Еще в начале сентября неожиданно пришел старший тюремный врач. Сперва я отнесся к его расспросам спокойно, а потом стал вдруг волноваться. Он сказал, что это от разговора. Я давно и сам заметил, что на свидании утомляюсь разговором через пять или десять минут, а имея дело с начальством, – через две-три минуты.
Неожиданный визит врача заставил задуматься: что он означает? Надзиратели говорят: «Значит, о вас кто-то хлопочет». Но я никому не разрешил хлопотать за меня и не верил надзирателям. Но не придумало ли чего-нибудь само начальство? Нет! Прочь эту мысль, нужно спокойно ждать 24 января.

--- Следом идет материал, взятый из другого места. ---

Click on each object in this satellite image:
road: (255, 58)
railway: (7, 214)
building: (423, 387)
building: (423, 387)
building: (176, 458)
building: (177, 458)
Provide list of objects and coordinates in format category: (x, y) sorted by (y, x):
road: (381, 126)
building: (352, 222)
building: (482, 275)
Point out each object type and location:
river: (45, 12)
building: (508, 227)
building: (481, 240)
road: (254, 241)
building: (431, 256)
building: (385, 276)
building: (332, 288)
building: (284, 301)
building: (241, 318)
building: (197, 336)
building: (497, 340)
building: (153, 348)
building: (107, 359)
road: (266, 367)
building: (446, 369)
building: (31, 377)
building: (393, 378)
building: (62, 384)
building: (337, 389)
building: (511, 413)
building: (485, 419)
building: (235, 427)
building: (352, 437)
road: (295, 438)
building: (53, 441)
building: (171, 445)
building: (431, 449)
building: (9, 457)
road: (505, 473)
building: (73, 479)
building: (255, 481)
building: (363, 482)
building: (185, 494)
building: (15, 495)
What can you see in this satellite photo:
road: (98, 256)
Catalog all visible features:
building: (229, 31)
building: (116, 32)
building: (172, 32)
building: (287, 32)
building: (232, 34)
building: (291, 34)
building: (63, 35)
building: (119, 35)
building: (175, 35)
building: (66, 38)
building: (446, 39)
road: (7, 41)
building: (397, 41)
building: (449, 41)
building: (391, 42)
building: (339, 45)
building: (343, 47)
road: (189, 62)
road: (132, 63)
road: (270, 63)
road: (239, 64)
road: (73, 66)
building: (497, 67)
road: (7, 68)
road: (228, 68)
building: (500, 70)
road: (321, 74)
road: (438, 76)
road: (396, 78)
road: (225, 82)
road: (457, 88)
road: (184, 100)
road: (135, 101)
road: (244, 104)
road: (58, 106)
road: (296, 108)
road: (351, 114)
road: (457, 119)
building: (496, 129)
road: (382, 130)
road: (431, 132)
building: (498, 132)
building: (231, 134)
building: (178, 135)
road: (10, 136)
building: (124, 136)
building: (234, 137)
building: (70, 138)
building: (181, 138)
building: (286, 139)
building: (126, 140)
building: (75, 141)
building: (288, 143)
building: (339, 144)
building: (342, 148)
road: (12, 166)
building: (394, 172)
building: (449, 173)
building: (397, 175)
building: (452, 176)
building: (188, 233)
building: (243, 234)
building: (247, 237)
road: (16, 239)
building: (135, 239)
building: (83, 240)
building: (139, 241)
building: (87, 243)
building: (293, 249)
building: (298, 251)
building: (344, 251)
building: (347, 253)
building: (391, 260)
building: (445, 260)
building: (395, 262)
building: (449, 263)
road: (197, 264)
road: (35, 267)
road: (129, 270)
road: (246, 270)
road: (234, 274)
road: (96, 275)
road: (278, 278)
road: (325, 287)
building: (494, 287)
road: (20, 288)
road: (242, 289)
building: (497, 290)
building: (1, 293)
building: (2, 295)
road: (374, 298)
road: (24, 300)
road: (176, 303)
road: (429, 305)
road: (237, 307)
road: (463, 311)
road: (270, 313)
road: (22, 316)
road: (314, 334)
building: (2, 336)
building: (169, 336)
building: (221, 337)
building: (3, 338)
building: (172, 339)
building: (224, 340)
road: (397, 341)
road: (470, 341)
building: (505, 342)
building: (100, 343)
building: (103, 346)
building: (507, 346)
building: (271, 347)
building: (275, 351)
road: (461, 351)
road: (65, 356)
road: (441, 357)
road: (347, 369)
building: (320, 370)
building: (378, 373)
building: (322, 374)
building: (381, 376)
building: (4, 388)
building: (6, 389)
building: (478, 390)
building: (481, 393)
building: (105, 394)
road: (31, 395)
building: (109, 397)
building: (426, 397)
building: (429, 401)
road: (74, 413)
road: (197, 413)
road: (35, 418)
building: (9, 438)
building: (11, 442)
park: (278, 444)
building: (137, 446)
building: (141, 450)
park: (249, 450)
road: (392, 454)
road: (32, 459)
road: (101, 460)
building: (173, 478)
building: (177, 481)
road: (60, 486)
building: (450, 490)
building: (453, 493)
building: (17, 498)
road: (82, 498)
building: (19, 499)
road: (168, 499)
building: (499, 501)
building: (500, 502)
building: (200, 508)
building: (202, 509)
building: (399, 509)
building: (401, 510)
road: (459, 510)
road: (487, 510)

Утром, 9 октября, мирно сидел за письмом, как вдруг потребовали денежные квитанции для расчета и сообщили, что сегодня же переведут из этой тюрьмы.
– Куда?
– Вам объявят. Ничего не знаю, – сказал старший надзиратель.
Через четверть часа зашел помощник.
– Вы интересуетесь знать, что сказано в бумаге? Вам отсидка заменена высылкой.
– Бумага у вас?
– Нет еще. Вам объявят ее официально часов в одиннадцать.
Получил письмо, но прочесть не могу: ничего не понимаю. Нужно связать вещи. Но я ничего не соображаю, ни за что не могу взяться. Помню только, что сегодня до срока остается сто семь дней, или три с половиной месяца, да еще знаю, что через несколько часов у меня будет папироска. Последний раз приготовил воробьям булку: завтра они, бедные, тщетно будут ждать. На дворе несчастные арестанты ежатся от холода и прячут руки в рукава. Мог ли я сегодня предполагать, что гулял в последний раз? Даже не простился с Васей!